Red flowers are bird pollinated,
yellow centred flowers by insects (centres go red/pink once pollinated), white
perfumed flowers by night-flying moths.
Petal is a
landing pad for insects who see in ultra violet spectrum. Kangaroo paws – stem bent back so bird can
perch to feed down tube – reproductive organs on underside so pollen rubs off
on bird’s head.
Check the
nectar site on a grevillea – bird has to get pollen on it.
Plant
toxicologist said red flowers contain cyanide – red a danger signal to
kangaroos.
Hibbertia – wind pollination; each hair
attached to one ovary cell; not one seed has same male parent. Algae on pollen in stratosphere.
Hakea spatulfolia Uses smell -
pollinated by flies. Purple flower
deep in leaves; opens as male, turns female.
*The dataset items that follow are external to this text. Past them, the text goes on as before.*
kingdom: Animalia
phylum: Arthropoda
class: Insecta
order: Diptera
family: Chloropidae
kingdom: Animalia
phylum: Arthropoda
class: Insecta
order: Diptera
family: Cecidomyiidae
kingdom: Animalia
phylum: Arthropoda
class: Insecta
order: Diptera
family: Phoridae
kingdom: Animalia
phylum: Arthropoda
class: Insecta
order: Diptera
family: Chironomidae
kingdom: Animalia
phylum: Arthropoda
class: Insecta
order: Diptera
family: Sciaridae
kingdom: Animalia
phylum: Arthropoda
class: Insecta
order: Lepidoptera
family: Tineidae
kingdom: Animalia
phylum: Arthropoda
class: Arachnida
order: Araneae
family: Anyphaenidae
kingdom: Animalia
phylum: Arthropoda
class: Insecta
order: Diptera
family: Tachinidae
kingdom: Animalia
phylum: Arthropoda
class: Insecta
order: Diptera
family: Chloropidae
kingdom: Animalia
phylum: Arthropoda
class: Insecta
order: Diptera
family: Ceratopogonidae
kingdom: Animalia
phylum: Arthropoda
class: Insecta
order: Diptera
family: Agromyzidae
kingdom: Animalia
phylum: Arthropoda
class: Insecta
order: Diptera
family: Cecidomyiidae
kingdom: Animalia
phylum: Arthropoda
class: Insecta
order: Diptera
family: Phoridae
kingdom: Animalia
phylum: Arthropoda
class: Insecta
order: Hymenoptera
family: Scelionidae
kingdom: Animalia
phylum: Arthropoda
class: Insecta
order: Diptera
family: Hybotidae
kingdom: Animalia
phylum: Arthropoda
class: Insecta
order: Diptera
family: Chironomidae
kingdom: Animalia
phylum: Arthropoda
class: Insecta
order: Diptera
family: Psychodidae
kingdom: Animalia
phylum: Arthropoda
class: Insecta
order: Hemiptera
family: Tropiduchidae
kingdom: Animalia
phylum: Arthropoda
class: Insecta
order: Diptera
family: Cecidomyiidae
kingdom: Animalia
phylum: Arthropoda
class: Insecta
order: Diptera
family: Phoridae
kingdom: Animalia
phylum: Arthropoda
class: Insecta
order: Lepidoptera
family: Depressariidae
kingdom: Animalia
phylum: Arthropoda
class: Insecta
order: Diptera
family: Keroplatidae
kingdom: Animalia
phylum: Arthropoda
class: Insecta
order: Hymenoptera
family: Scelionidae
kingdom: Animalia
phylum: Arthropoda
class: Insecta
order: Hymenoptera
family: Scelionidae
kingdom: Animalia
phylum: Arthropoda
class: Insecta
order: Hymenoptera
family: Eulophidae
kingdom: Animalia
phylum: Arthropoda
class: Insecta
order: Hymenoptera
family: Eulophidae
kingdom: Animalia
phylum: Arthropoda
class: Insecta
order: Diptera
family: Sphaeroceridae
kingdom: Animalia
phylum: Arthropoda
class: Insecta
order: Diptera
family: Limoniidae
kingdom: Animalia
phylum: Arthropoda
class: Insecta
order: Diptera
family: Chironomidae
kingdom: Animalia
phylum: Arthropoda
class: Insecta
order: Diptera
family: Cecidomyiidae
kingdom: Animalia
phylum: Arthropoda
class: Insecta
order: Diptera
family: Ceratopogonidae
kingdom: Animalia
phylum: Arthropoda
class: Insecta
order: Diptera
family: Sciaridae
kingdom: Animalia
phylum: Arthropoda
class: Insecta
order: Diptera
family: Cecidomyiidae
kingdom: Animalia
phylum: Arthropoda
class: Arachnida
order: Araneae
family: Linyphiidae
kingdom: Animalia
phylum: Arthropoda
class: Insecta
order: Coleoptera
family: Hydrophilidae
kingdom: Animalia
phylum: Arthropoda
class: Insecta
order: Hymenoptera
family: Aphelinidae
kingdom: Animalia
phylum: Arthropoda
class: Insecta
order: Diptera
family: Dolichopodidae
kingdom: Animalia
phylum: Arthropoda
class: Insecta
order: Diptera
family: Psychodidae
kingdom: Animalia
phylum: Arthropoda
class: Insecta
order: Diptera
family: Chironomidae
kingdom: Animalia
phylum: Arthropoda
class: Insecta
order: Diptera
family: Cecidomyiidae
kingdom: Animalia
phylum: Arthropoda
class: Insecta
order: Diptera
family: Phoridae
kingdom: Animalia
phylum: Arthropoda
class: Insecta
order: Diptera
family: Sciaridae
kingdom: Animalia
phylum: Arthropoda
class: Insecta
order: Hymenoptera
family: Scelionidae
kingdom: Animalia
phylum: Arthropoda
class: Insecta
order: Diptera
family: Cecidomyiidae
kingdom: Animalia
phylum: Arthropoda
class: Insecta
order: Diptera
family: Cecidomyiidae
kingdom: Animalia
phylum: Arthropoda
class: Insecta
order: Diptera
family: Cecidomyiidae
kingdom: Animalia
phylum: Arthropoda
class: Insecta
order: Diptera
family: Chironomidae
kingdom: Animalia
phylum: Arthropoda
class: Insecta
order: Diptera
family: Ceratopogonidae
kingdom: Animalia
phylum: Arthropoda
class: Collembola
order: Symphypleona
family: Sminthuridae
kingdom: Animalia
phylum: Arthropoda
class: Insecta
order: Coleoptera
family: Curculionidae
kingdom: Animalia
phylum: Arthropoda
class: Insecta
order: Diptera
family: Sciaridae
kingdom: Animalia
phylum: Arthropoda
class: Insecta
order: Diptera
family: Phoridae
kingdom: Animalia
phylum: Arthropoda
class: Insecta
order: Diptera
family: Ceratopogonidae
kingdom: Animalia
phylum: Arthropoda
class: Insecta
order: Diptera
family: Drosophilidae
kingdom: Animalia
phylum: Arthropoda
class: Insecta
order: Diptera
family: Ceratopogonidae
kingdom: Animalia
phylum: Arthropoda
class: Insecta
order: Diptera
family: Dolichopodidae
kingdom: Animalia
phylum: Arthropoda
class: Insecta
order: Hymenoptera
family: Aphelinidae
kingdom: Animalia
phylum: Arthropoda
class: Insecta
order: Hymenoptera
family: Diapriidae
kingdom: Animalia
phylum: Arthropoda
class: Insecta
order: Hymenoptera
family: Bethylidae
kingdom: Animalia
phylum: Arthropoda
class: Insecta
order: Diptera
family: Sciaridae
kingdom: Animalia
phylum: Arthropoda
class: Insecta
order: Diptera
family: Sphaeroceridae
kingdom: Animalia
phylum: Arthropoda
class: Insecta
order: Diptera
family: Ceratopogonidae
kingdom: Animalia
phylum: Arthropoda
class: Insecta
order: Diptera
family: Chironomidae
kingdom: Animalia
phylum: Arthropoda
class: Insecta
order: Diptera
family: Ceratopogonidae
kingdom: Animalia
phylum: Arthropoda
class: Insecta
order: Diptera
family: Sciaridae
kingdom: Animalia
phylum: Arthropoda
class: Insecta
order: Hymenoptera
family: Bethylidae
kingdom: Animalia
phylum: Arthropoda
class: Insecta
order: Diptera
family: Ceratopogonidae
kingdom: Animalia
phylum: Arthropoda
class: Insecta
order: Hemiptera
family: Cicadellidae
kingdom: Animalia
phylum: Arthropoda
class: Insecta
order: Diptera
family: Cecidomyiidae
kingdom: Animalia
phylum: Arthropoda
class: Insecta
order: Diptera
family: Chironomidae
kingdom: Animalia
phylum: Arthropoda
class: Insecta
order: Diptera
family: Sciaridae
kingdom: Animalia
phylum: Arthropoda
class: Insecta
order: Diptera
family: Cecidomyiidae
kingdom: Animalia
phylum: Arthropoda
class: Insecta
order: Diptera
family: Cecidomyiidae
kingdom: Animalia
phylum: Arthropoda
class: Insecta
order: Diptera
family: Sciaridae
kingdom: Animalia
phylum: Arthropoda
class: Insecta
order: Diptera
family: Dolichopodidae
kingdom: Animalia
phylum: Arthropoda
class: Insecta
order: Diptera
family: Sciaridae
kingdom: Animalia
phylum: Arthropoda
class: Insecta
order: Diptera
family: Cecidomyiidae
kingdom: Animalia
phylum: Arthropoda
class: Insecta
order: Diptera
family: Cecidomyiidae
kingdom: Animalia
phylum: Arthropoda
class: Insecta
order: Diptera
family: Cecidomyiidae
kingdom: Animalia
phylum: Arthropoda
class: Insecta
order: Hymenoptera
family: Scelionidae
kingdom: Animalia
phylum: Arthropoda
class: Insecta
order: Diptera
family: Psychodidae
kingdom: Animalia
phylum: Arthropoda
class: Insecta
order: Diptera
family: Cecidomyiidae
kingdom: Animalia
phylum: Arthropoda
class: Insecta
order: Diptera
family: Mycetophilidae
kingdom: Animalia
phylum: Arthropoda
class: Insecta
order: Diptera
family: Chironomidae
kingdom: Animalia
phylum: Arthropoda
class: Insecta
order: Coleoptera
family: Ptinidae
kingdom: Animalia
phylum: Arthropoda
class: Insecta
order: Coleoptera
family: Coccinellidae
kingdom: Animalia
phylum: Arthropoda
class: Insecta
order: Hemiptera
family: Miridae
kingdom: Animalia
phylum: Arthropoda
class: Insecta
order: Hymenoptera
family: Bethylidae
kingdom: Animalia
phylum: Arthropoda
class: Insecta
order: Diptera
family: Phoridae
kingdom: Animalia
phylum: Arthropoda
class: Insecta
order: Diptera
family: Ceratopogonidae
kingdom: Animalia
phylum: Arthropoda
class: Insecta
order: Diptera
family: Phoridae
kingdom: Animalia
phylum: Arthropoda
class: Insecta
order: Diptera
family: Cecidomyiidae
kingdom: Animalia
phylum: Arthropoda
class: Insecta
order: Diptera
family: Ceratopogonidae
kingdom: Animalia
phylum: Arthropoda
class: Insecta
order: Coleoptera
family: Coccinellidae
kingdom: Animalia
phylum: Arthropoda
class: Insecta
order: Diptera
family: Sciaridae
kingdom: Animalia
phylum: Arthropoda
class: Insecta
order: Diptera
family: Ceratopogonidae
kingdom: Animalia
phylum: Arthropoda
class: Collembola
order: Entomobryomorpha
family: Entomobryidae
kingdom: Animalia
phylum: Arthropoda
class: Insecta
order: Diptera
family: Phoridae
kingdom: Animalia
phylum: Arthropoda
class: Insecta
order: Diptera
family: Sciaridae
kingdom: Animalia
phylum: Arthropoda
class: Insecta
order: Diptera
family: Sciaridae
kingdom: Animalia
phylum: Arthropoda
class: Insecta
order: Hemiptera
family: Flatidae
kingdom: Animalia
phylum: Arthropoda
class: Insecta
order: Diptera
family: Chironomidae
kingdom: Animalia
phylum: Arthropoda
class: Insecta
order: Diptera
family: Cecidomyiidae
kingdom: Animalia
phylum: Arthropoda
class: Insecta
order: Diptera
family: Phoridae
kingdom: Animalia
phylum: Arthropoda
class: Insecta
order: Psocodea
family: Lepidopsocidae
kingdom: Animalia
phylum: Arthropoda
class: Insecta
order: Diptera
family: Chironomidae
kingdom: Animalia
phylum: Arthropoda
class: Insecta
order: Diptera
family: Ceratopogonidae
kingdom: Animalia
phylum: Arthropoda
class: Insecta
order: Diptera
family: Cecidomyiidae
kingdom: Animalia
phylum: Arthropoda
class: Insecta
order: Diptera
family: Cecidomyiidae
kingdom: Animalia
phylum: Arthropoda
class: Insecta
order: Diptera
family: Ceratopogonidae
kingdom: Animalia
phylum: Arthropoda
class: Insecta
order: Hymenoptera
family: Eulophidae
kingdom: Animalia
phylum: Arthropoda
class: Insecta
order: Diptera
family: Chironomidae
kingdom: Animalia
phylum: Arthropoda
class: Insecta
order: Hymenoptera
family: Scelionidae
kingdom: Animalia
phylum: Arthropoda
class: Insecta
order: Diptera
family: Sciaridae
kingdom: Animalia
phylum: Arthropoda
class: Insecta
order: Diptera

Female stigma keeps tip out of the road so no self-pollination.
Banksias – new
growth starts under cone. Cockatoos
break off cone, not branch.
Draw a line
from just above Kalbarri to Esperance – one side is dry – mallee/acacias &
3-5m between plants; after rain, everlastings bloom. More rain on other side leads to heath. Here = N heathlands; 2000 sp in 40 sq km.
16 sp.
Drosera, 3 Casuarinas on property. Sedge found here with seeds 3x nutritive
value of wheat.
Ants 30
sp. Day workers and night workers block
each others’ holes.
Here there are
300 different native bee species (1200 in Australia). A solitary bee – around
12 females club together to dig burrow; each one makes a branch. Male bees only
use flowers to sleep. There is a native
bee specific to each Conospermum.
Sunday 14 September ENEABBA
Walked 6km
around the 160 acre property, to the brown narrow Arrowsmith River, with
overhanging cream melaleuca shrubs.
Joined Alan
again for the 4:30pm wildflower walk. He
knew we had done it last night and I think deliberately went a different route
and added other elements, aided by Roxy, his grey kangaroo helpmate. Roxy kept scratching herself and at one point
Alan helped by detaching a tick from her and giving it to her. She ate it with relish. We later found a few kangaroo ticks on us.